→ **TASK TO CARRY OUT**: Can you update the router forum thread between "## philland (Oct" and "router sits on.", inclusive, so that "skis" becomes "runners" throughout?

→ **PAGE EXTRACT**:
* * * *

Great use of the word "cuspidor"  much nicer word than spittoon!


----------



## philland (Oct 3, 2008)

*Where does one get these skis?*



harrysin said:


> Those who thought of the skis go to the top of the class.


I would love to find out where to get these skis. It looks like something I could build, with the exception of the part that the router sits on.

Phil


----------



## Timeman (Oct 3, 2008)

Very nice Harry.. I have a pice of burl jarra here 900mm x 400mm yup large bowl indeed Iv not get around to mounting as I sold my Teknatool lathe 

I will just make an out rigger or buy a good swivel head In due time, As a matter of fact Iv got some really nice timbers put away in the shead I got all my timber from Anagoat timbers in sydney and all from a place in Moss vale.

I should send you over a piece of some thing and see what you can do with it.. I have stuff like Gigi,Jarra burl,Hemlock,Teak,Melaluka,Birds Eye Burl and some others.

I will have to take a photo of my shed stock and I don't mind sending you some thing I like to share 

Cheers Harry from Noel

I have a champagne taste and I'm only on a beer income


----------



## harrysin (Jan 15, 2007)

Thanks for your kind offer but at this time I'm far too inexperienced at turning (my usual tool is the plunge router) to run the risk of ruining expensive wood. To illustrate my inexperience, I recently had given several long branches of Jacaranda around 8" diameter and was about to slice them into 6" "bowl blanks" thinking this is how it's done. Friend John stopped me in the nick of time and explained how doing it that way would not only be turning end grain but still have the soft core. He further explained that the way it's done is to band-saw the log lengthways then cut the two halves into slices, drawer a circle and, with a simple jig on the band-saw, cut the circle. Because my band-saw is only a 14" one he decided to take the logs and cut them for me. Yesterday he brought back 6 perfectly made blanks from one branch, the rest are to follow.

* * * *

→ **DATASET ROWS**:
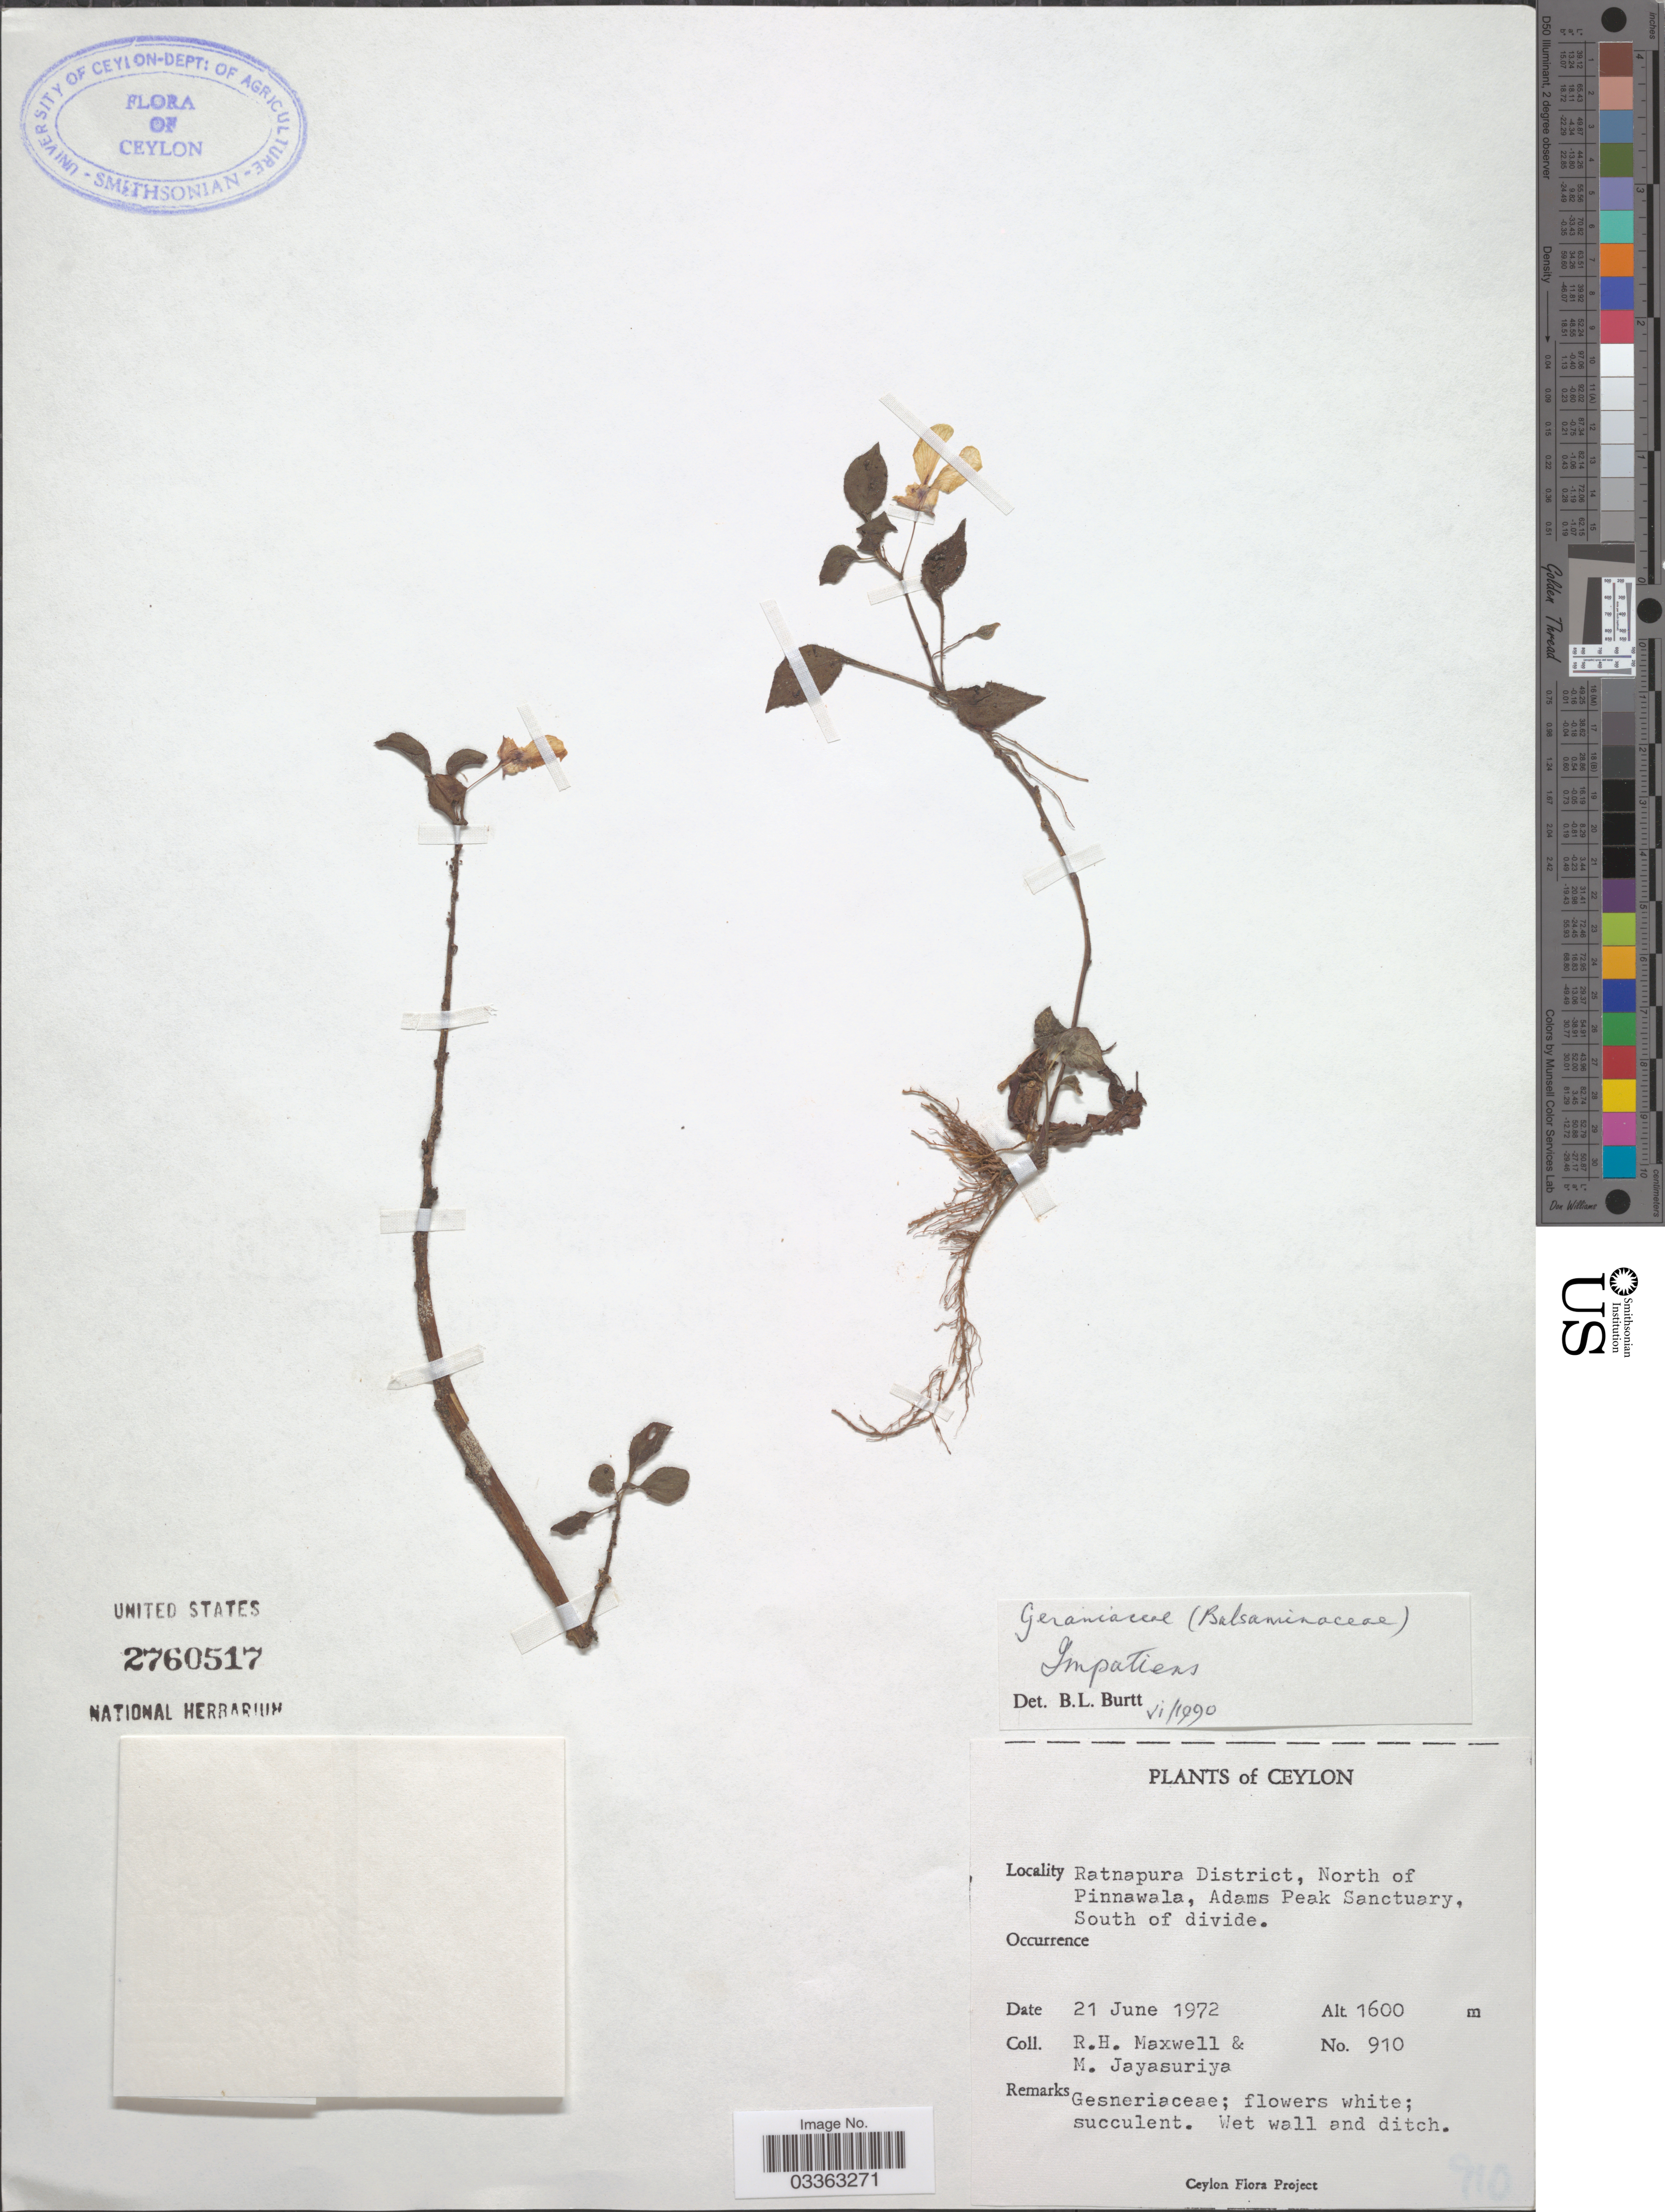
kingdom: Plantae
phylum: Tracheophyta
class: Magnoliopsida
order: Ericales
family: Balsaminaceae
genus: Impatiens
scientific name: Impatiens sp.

* * * *

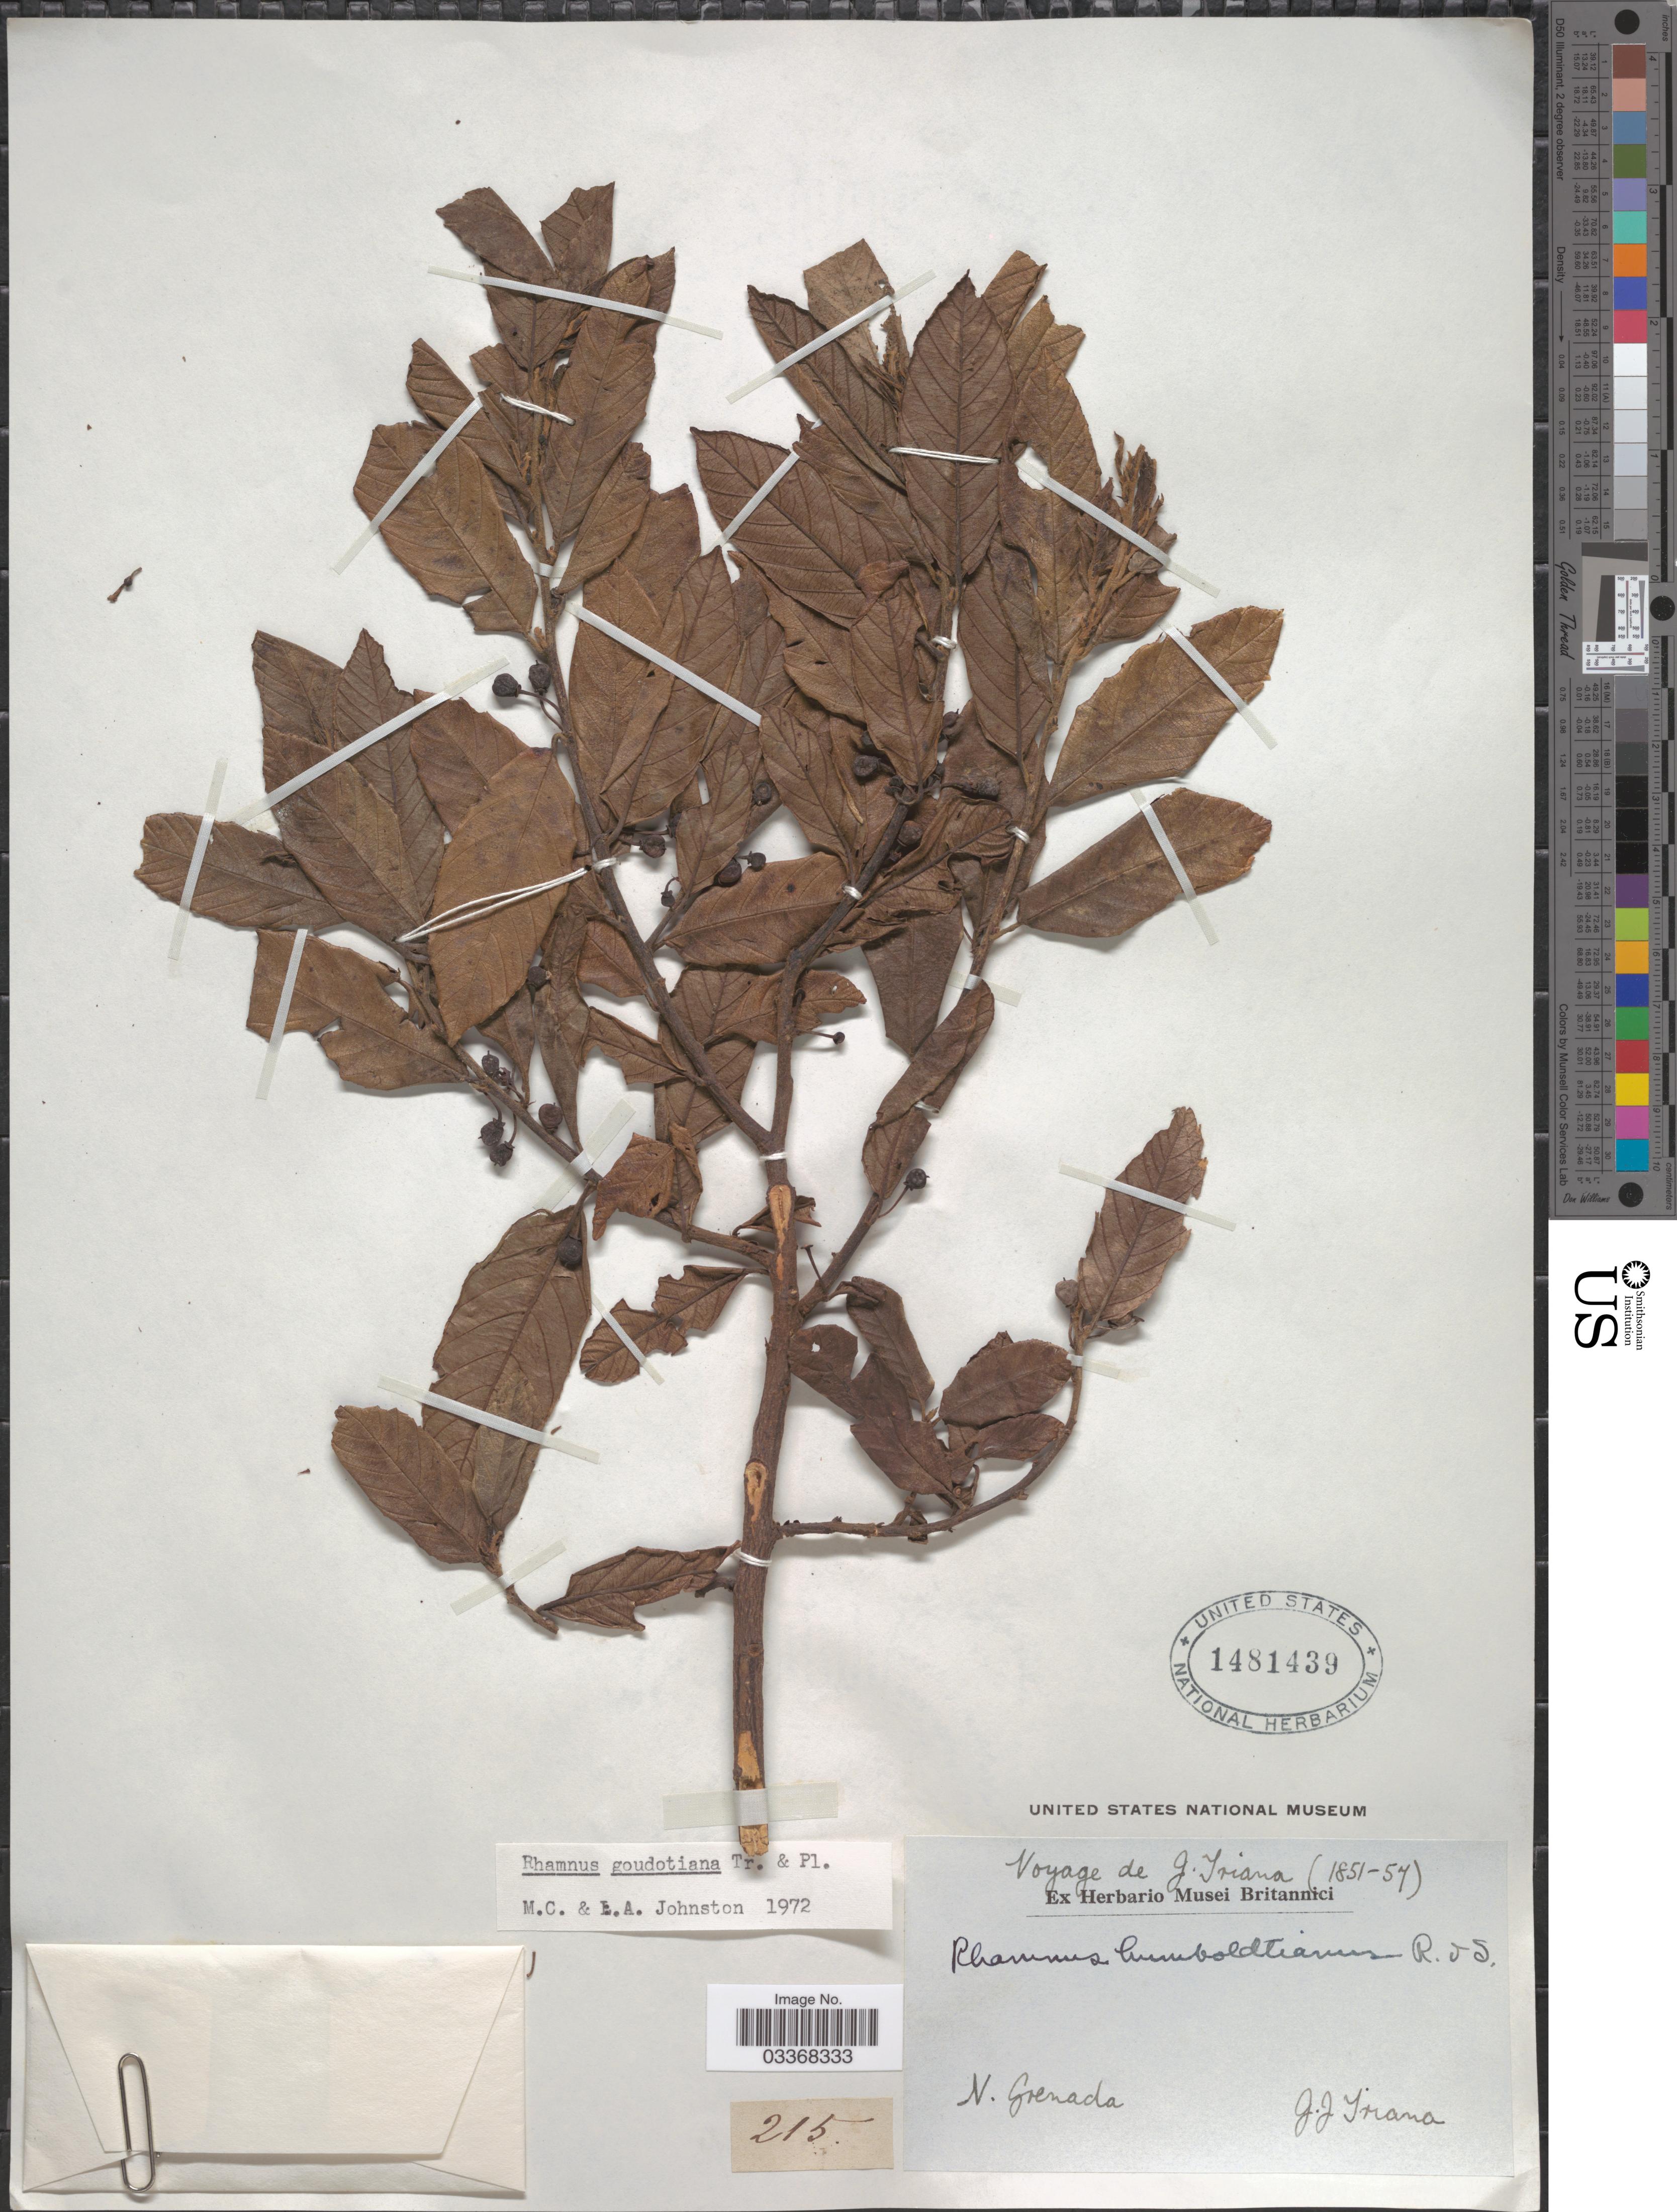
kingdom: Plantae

* * * *

→ **RESPONSE TO THE EXERCISE**:
## philland (Oct 3, 2008)

*Where does one get these runners?*



harrysin said:


> Those who thought of the runners go to the top of the class.


I would love to find out where to get these runners. It looks like something I could build, with the exception of the part that the router sits on.